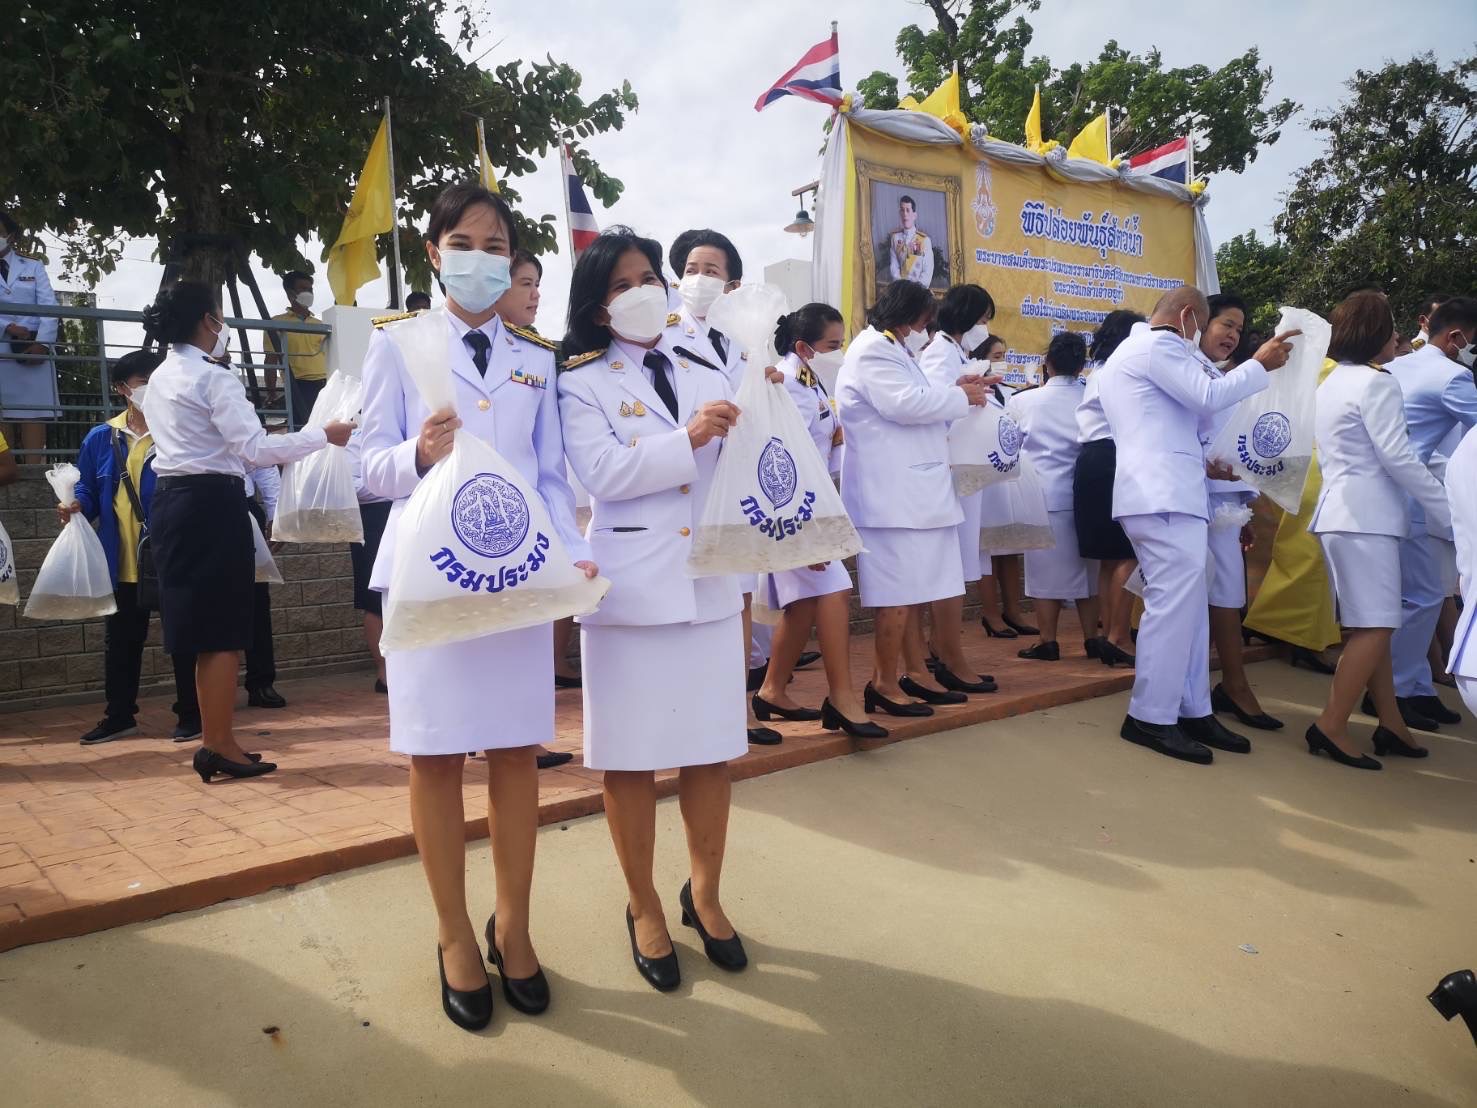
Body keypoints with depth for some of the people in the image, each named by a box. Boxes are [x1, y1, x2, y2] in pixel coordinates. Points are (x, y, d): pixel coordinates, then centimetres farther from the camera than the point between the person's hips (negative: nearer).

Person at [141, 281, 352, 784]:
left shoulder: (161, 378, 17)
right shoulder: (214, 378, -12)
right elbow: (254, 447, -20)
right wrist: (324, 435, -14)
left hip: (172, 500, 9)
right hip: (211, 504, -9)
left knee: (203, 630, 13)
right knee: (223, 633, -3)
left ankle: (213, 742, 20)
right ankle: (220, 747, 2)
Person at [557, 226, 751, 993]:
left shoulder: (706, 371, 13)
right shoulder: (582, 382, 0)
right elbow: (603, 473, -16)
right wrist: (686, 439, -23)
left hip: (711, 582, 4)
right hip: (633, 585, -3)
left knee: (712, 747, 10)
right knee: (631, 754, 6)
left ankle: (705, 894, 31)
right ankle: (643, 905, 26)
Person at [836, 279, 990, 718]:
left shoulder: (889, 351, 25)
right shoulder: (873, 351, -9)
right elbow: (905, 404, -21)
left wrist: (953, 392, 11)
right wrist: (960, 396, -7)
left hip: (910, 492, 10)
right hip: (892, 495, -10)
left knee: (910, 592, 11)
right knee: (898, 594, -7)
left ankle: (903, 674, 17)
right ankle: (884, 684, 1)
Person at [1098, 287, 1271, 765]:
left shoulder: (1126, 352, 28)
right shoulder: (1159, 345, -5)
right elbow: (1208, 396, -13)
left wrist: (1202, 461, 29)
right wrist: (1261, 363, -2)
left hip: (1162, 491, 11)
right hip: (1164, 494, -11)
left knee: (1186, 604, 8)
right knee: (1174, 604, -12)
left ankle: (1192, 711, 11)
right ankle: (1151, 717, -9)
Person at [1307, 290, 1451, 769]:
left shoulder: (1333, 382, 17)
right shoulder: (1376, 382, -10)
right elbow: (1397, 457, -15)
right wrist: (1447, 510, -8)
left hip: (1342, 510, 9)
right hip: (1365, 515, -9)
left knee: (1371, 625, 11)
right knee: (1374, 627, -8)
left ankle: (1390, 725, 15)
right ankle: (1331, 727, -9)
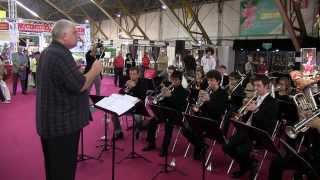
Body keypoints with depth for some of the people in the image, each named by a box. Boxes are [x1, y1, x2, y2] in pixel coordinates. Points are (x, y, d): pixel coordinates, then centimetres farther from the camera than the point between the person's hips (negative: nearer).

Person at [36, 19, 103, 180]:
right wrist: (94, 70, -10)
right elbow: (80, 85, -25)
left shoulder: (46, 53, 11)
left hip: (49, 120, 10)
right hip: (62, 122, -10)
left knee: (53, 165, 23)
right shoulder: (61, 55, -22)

_ _ _ _ _ _ _

What is needed ▸
Each line from the start of the entries to the line holding "right knee: (223, 633, -3)" is to be given again exactly, both ends included, and each picture is to be left out.

Exercise answer ▸
Body keypoints with depth for some of the people in the image, each named by a box. Boxes are [x1, y1, x2, y2] in pixel coordinates. Points are (x, y, d): pixel coordinates, then centimetres farther from the camera than the point between the person's hips (negative: nearer).

Person at [141, 281, 352, 784]:
left shoulder: (161, 378, 17)
right shoulder: (214, 378, -12)
right elbow: (254, 447, -20)
right wrist: (324, 435, -14)
left hip: (172, 500, 9)
right hip: (211, 504, -9)
left knee: (203, 630, 13)
right knee: (223, 633, -3)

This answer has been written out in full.